# [Trecho apresentado]
********
Para tornar ainda mais claro o horizonte da logística e dos transportes, há providências práticas, de curto prazo, a serem tomadas, tanto pelo Executivo quanto pelo Legislativo, e, de preferência, em cooperação entre os dois Poderes. É o caso do Projeto de Lei 4.199/2020, de estímulo à cabotagem, que pode ser aprimorado com o apoio do próprio governo e de sua base aliada.
O BR do Mar, como foi apelidado, promove uma ampla abertura do transporte marítimo entre os portos nacionais, algo sem paralelo no mundo. Da forma como está o texto, contudo, não garante o efetivo aumento da participação deste modal na matriz de transportes, pois questões cruciais – como o preço do combustível mais caro em relação ao diesel rodoviário, o alto custo das tripulações brasileiras, devido aos excessivos encargos, ou o excesso de burocracia – não foram decisivamente enfrentadas.
Ao mesmo tempo, o projeto, na origem, ignorou a possibilidade de se estimular a retomada da indústria naval brasileira, que chegou a ser a segunda maior do mundo na década de 1970. Uma vez que o PL perdeu a urgência e está parado no Senado, abre-se a oportunidade para que ajustes sejam feitos.
Entre as mudanças recomendáveis está a emenda de número 43, de autoria do senador Carlos Portinho (PL-RJ). Ela altera o art. 5º do Projeto de Lei 4.199, para que seja dada prioridade, no afretamento para a cabotagem, a embarcações construídas no Brasil, desde que ofertadas nas mesmas condições técnicas e financeiras das produzidas no exterior.
A emenda teve fundamento em nota técnica da Sobena (Sociedade Brasileira de Engenharia Naval), num bom exemplo de interlocução produtiva entre sociedade e Congresso. Está também em consonância com a ideia de que ambos os setores – o de transporte marítimo e o de indústria naval – são indissociáveis, e por isso devem se desenvolver em ciclos de reciprocidade, a exemplo do que ocorre com a agropecuária e o setor de implementos agrícolas.
O apoio do governo ao aprimoramento do “seu” BR do Mar deve ser acompanhado de outras providências urgentes para a infraestrutura. A imediata prorrogação do Reporto, regime especial que desonera a importação de equipamentos para investimentos em portos e ferrovias é fundamental para viabilizar novos projetos, sobretudo no momento em que esses dois setores inauguram uma nova e promissora etapa de privatizações. Sem o regime, esses equipamentos se tornam até 50% mais caros, inviabilizando muitos projetos.
********
# [Enunciado]
Reproduza o trecho sobre a cabotagem entre "A emenda teve" e "de implementos agrícolas.", inclusive, trocando "Congresso" por "Parlamento". Baseie-se somente no trecho apresentado.

# [Dados extraídos]
********
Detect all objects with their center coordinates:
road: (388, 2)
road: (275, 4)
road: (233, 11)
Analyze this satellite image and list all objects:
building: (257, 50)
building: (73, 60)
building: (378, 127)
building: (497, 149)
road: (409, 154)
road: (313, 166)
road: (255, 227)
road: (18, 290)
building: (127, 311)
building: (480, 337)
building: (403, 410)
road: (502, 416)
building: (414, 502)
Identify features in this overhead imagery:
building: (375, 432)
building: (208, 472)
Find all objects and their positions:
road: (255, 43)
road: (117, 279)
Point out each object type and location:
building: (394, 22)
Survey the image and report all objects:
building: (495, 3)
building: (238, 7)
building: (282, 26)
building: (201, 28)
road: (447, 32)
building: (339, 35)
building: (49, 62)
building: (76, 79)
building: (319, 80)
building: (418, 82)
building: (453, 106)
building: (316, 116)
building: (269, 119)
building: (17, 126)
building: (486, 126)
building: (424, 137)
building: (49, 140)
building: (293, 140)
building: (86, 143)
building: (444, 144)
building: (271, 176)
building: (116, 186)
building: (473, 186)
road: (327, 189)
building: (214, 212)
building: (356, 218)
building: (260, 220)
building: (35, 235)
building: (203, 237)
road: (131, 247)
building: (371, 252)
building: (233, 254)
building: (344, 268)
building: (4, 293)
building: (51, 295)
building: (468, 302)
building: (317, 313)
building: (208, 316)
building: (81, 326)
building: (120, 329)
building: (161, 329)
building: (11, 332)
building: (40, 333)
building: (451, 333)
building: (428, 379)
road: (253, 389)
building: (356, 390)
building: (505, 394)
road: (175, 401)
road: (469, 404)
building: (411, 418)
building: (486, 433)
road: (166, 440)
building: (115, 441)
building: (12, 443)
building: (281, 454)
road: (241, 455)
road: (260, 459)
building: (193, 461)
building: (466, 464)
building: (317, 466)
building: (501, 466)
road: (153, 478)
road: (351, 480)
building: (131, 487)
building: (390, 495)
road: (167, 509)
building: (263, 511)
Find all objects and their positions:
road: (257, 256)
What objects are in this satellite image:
********
# [Resposta]
A emenda teve fundamento em nota técnica da Sobena (Sociedade Brasileira de Engenharia Naval), num bom exemplo de interlocução produtiva entre sociedade e Parlamento. Está também em consonância com a ideia de que ambos os setores – o de transporte marítimo e o de indústria naval – são indissociáveis, e por isso devem se desenvolver em ciclos de reciprocidade, a exemplo do que ocorre com a agropecuária e o setor de implementos agrícolas.